The Court of Appeals’ Decision
In reaching its decision to limit the common interest exception to communications made in connection with pending or reasonably anticipated litigation, the Court of Appeals explored its doctrinal and historical underpinnings. The Court noted that the common interest doctrine originated in criminal law in order for attorneys of criminal co-defendants to freely share confidential information regarding defense strategies without waiving attorney-client privilege.
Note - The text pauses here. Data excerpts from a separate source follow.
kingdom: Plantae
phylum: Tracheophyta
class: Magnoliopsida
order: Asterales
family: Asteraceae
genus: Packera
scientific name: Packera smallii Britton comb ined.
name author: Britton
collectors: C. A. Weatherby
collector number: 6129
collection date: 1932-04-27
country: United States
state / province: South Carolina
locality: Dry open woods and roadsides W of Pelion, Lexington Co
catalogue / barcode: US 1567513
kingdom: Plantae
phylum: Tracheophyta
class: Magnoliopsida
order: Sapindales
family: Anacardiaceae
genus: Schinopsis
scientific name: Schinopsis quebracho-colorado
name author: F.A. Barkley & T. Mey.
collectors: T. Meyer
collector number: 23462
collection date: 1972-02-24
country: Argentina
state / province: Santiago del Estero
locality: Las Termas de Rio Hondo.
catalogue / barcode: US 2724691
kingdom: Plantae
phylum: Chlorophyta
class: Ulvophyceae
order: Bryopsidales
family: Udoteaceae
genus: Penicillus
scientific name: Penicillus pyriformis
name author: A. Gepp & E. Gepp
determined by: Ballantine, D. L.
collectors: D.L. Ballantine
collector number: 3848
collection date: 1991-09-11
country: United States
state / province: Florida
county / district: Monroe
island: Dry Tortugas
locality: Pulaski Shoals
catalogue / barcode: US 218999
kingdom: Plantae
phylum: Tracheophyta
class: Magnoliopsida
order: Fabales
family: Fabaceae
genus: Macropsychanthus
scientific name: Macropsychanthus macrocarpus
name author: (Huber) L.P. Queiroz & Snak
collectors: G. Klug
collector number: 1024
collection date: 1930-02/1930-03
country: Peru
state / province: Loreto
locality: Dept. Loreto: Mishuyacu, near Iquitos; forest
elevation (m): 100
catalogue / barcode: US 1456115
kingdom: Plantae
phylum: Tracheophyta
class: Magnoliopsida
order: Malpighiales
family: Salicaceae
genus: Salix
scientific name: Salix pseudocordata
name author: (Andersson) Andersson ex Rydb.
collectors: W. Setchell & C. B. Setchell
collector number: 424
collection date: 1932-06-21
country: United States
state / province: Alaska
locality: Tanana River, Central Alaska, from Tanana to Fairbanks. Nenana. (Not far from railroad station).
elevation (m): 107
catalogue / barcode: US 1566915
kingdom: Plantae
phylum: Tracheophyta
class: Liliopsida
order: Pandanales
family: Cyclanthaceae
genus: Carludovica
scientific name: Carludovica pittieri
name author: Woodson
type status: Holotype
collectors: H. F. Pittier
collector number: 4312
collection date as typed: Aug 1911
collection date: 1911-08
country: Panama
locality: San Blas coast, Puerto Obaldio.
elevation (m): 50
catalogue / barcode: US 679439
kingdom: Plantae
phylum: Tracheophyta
Later the courts expanded the doctrine to include parties in civil ligations, under the rationale that when two parties are engaged in or reasonably anticipate litigation in which the parties share a common legal interest, the “threat of mandatory disclosure may chill the parties’ exchange of privileged information and therefore thwart any desire to coordinate legal strategy.”
This policy rationale, the court reasoned, does not apply to separately represented parties that share a common legal interest in a commercial transaction but do not reasonably anticipate litigation. The court observed that there is no evidence that transactions, including mergers, have been impeded in New York because of the state’s litigation limitation on the common interest doctrine. Furthermore, the court argued that parties’ mutual desire to complete a transaction is an adequate incentive for parties to share information regardless of the scope of the common interest exception. Underscoring the unimportance of the common interest doctrine’s policy rationale in transactional contexts, the court stated, “Defendants have not presented any evidence to suggest that a corporate crisis existed in New York over the last 20 years when our courts restricted the common interest doctrine to pending or anticipated litigation, and we doubt that one will occur as a result of our decision today.” The court also justified limiting the common interest doctrine on the theory that the limitation serves as a safeguard against separately represented parties seeking to deliberately avoid disclosure based on the alleged commonality of legal interests, where the interests are in fact of only a commercial or business nature.
The court acknowledged that other federal courts and states have extended the common interest doctrine to communications in furtherance of any common legal interest. It concluded, however, that the policy justifications for maintaining the litigation limitation in New York “outweigh[s] any purported justification for doing away with it.”
Where lenders in a financing transaction are jointly represented, there should be no issue in sharing communications from their mutual counsel. In those cases where the lenders are separately represented, however, Ambac v. Countrywide injects a heavy dose of caution in sharing attorney communications, even where the parties’ interests are strongly convergent. It may very well be that attorney communications can be styled “in anticipation of litigation,” particularly where the debtor is in distress and imminent adversarial proceedings are not difficult to contemplate. Nonetheless, the specter of the waiver of attorney-client privilege, perhaps going even beyond the particular shared communication, should be enough to chill the free exchange of legal advice among parties to financial and other commercial transactions.